I have just purchased a 2002 rimor 474 superbrig.

When i got it home i plugged it into the mains hook up and it would not register on the control panel? It just says "ext supply OFF" i have checked the fuses and the main trip in the camper. I have tried to follow the power cable to see where it goes but it disappears into some ducting!

The previous owner has been using a separate battery charger for the leisure battery so I am wondering if this has been a problem for ages, however he said he had it connected to the mains and the fridge has been on.

Any help or advise would be greatly appreciated.


----------



## rodgemx125 (Feb 28, 2015)

220 V Power supply
Icon concerning the functions of the 220 V power supply and the functions of the power
supply unit. The bars of the icon frame light up if the inside temperature of the power supply
unit exceeds 70°C. The flash indicates connection to the active power supply.
In this menu it is possible to activate two charging procedures, FAST and
MAINTENANCE, as alternatives to those normally used.
EXT. SUPPLY: ON or OFF
This indicates the presence of the 220V line connected to the power supply unit. This
indication is also shown by the flash symbol, which, if shown, means connection to the 220
V power supply.

The above is from the owners manual, even when my rimor is connected to the mains it still says "ext supply off"


----------



## HarryTheHymer (May 1, 2005)

What is the make of the system ie.
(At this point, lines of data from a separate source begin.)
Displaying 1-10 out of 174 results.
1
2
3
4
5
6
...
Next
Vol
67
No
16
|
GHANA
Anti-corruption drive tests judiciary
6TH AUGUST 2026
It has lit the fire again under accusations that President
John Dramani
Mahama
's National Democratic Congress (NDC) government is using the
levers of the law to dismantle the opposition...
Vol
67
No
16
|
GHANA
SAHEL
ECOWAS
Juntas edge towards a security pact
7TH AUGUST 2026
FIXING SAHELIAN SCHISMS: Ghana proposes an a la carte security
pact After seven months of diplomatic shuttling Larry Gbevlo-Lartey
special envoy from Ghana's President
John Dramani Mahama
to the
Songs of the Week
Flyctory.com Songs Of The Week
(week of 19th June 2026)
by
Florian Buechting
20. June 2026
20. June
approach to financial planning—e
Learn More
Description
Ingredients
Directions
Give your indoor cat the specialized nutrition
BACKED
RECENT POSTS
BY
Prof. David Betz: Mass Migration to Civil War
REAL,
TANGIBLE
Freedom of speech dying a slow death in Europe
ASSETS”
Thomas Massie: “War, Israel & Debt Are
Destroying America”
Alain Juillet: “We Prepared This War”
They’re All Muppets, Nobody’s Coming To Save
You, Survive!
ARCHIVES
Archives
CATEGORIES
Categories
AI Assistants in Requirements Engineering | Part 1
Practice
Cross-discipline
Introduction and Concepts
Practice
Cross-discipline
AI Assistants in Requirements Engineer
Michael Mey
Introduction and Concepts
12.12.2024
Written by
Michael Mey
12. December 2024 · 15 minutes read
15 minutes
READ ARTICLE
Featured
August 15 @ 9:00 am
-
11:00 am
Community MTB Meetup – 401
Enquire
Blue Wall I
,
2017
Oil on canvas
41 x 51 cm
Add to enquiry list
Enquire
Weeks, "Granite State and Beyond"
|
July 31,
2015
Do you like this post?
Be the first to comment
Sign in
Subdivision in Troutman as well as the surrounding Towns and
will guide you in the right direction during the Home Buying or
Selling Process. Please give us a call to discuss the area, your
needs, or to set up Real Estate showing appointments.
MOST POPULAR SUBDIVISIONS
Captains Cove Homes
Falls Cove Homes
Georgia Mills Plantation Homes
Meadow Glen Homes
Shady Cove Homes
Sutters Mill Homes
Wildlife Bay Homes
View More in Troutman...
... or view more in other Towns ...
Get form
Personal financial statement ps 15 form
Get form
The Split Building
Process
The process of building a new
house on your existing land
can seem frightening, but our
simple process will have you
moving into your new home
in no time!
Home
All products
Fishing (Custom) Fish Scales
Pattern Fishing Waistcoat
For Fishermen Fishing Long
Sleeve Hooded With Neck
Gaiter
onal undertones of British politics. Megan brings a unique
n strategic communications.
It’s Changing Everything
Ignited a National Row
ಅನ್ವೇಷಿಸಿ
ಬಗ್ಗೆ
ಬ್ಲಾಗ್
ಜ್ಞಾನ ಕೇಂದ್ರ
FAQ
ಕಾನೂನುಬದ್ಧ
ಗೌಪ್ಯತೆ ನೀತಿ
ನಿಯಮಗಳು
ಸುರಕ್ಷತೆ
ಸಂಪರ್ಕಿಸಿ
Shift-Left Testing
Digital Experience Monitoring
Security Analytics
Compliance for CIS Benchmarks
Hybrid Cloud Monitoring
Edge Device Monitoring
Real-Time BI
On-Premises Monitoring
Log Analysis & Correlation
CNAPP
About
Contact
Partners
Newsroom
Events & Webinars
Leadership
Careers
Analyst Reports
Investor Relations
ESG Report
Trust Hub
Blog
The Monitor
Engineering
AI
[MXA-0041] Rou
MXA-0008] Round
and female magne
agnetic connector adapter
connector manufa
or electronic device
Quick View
CBE, Electroblok or something else ?

Suggest you first establish that the EHU cable is delivering power as it enters the van. 

Even if the charger unit is kaput you should still get 240v to the fridge and mains plugs.


----------



## rodgemx125 (Feb 28, 2015)

Its a arsilicii system, There is definitely power coming into the van and out of the trip unit.


----------



## bognormike (May 10, 2005)

if the fridge and sockets are working, suggesting the power coming in is ok, the problem is likely to be with your power block / charger. 
Presumably the leisure battery is being charged when driving (and if it isn't the battery would be flat as a pancake!), make sure everything is connected and working in the power block / charger.

the manual for my Schaudt electrobloc notes that if the leisure battery isn't charging when the vehicle is connected to the mains, and the voltage reading is under 13.2v then power isn't getting to the unit, or there is fault in the electrobloc.


----------



## 747 (Oct 2, 2009)

rodgemx125 said:


> Its a arsilicii system, There is definitely power coming into the van and out of the trip unit.


I agree with Mike, sounds like your charger is faulty.

This info may be helpful.

http://www.aandncaravanservices.co.uk/arsilicii.php


----------



## rodgemx125 (Feb 28, 2015)

replaced the charger unit and went away for the weekend but now it appears that the leisure system is not charging from the van when driven, left home with 7 of 8 bars of charge drove 200 miles and had 4 of 8 bars?
On the control panel it shows the engine battery voltage and it increases to 14.5v when running but does not seem to top the auxiliary battery up.
This van is becoming a headache:crying:


----------



## Wizzo (Dec 3, 2007)

rodgemx125 said:


> ....but now it appears that the leisure system is not charging from the van when driven, left home with 7 of 8 bars of charge drove 200 miles and had 4 of 8 bars?


I take it that you had just unhooked from the mains with your reading of 7 bars and your reading of 4 bars was some time after arriving at your destination? Probably nothing wrong with this. Your leisure battery may not actually have been fully charged when you unhooked, the reading of 7 bars would reflect the fact that the charger had been shoving in around 14 volts, but the true voltage after rest would be considerably less.

You really need a multimeter to take voltage readings when the battery is at rest and also when the engine is running to have a clearer idea what is happening.

I suspect it could be working fine, at worst the leisure battery may need replacing but it's only guesswork without some true voltage readings.

JohnW


----------



## brillopad (Mar 4, 2008)

I have the same system and also had one or two issues with my bat charger, just a thought there is a switch on top of the charger is it switched on, also the terminals on the charger seem to get a bit corroded so just check these. Dennis


----------